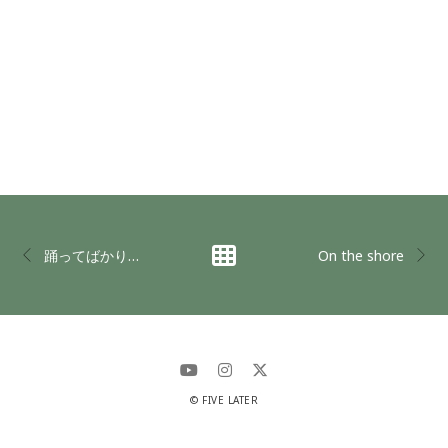
踊ってばかりの国 in LAST UNIVERSE
On the shore
© FIVE LATER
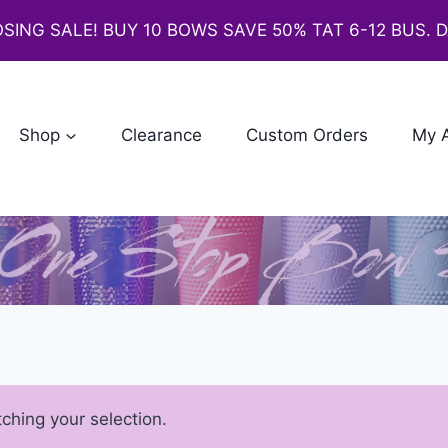
SING SALE! BUY 10 BOWS SAVE 50% TAT 6-12 BUS. 
Shop
Clearance
Custom Orders
My 
hing your selection.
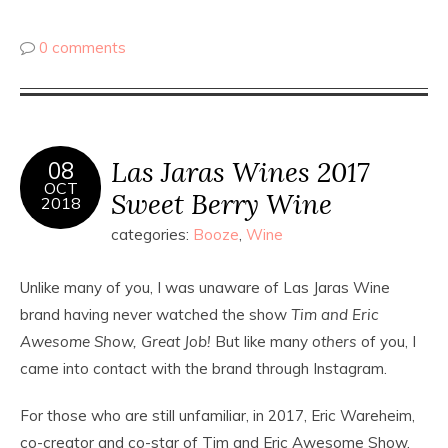
0 comments
Las Jaras Wines 2017
08
OCT
Sweet Berry Wine
2018
categories:
Booze
,
Wine
Unlike many of you, I was unaware of Las Jaras Wine
brand having never watched the show
Tim and Eric
Awesome Show, Great Job!
But like many
others
of you, I
came into contact with the brand through Instagram.
For those who are still unfamiliar, in 2017, Eric Wareheim,
co-creator and co-star of Tim and Eric Awesome Show,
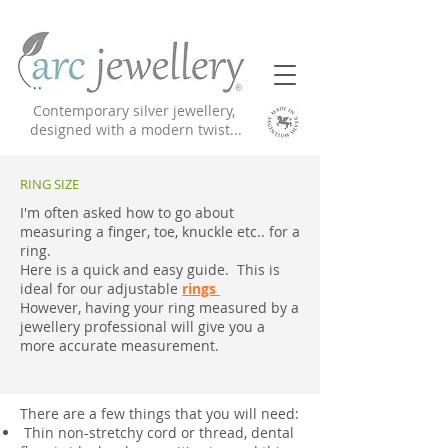
Contemporary silver jewellery,
designed with a modern twist...
RING SIZE
I'm often asked how to go about
measuring a finger, toe, knuckle etc.. for a
ring.
Here is a quick and easy guide. This is
ideal for our adjustable
rings
However, having your ring measured by a
jewellery professional will give you a
more accurate measurement.
There are a few things that you will need:
Thin non-stretchy cord or thread, dental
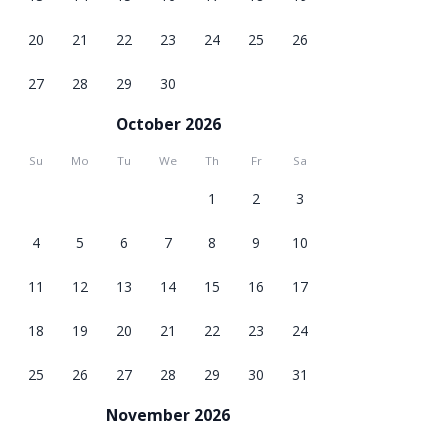
20
21
22
23
24
25
26
27
28
29
30
October 2026
Su
Mo
Tu
We
Th
Fr
Sa
1
2
3
4
5
6
7
8
9
10
11
12
13
14
15
16
17
18
19
20
21
22
23
24
25
26
27
28
29
30
31
November 2026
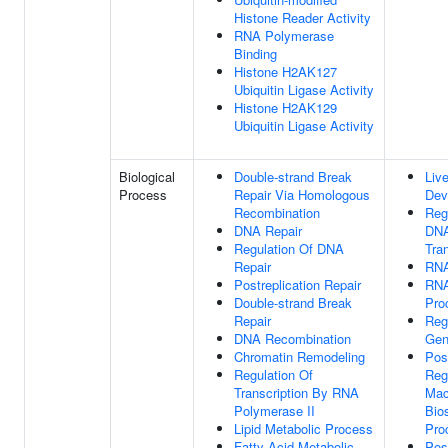
Histone Reader Activity
RNA Polymerase
Binding
Histone H2AK127
Ubiquitin Ligase Activity
Histone H2AK129
Ubiquitin Ligase Activity
Biological
Double-strand Break
Live
Process
Repair Via Homologous
Dev
Recombination
Reg
DNA Repair
DNA
Regulation Of DNA
Tran
Repair
RNA
Postreplication Repair
RNA
Double-strand Break
Pro
Repair
Reg
DNA Recombination
Gen
Chromatin Remodeling
Pos
Regulation Of
Reg
Transcription By RNA
Mac
Polymerase II
Bio
Lipid Metabolic Process
Pro
Fatty Acid Metabolic
Pos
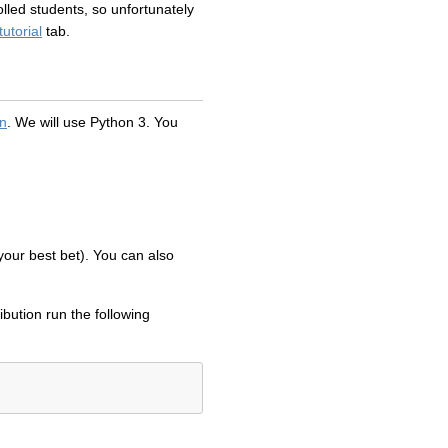
lled students, so unfortunately
tutorial
tab.
rn
. We will use Python 3. You
 your best bet). You can also
ribution run the following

### WORK TASK
The answer must reproduce every line of the records above exactly, with all pictures left out.

### ANSWER TO THIS EXERCISE
踊ってばかりの国 in LAST UNIVERSE
On the shore
© FIVE LATER
SING SALE! BUY 10 BOWS SAVE 50% TAT 6-12 BUS. 
Shop
Clearance
Custom Orders
My 
hing your selection.
0 comments
Las Jaras Wines 2017
08
OCT
Sweet Berry Wine
2018
categories:
Booze
,
Wine
Unlike many of you, I was unaware of Las Jaras Wine
brand having never watched the show
Tim and Eric
Awesome Show, Great Job!
But like many
others
of you, I
came into contact with the brand through Instagram.
For those who are still unfamiliar, in 2017, Eric Wareheim,
co-creator and co-star of Tim and Eric Awesome Show,
Contemporary silver jewellery,
designed with a modern twist...
RING SIZE
I'm often asked how to go about
measuring a finger, toe, knuckle etc.. for a
ring.
Here is a quick and easy guide. This is
ideal for our adjustable
rings
However, having your ring measured by a
jewellery professional will give you a
more accurate measurement.
There are a few things that you will need:
Thin non-stretchy cord or thread, dental
20
21
22
23
24
25
26
27
28
29
30
October 2026
Su
Mo
Tu
We
Th
Fr
Sa
1
2
3
4
5
6
7
8
9
10
11
12
13
14
15
16
17
18
19
20
21
22
23
24
25
26
27
28
29
30
31
November 2026
Histone Reader Activity
RNA Polymerase
Binding
Histone H2AK127
Ubiquitin Ligase Activity
Histone H2AK129
Ubiquitin Ligase Activity
Biological
Double-strand Break
Live
Process
Repair Via Homologous
Dev
Recombination
Reg
DNA Repair
DNA
Regulation Of DNA
Tran
Repair
RNA
Postreplication Repair
RNA
Double-strand Break
Pro
Repair
Reg
DNA Recombination
Gen
Chromatin Remodeling
Pos
Regulation Of
Reg
Transcription By RNA
Mac
Polymerase II
Bio
Lipid Metabolic Process
Pro
Fatty Acid Metabolic
Pos
lled students, so unfortunately
tutorial
tab.
rn
. We will use Python 3. You
 your best bet). You can also
ribution run the following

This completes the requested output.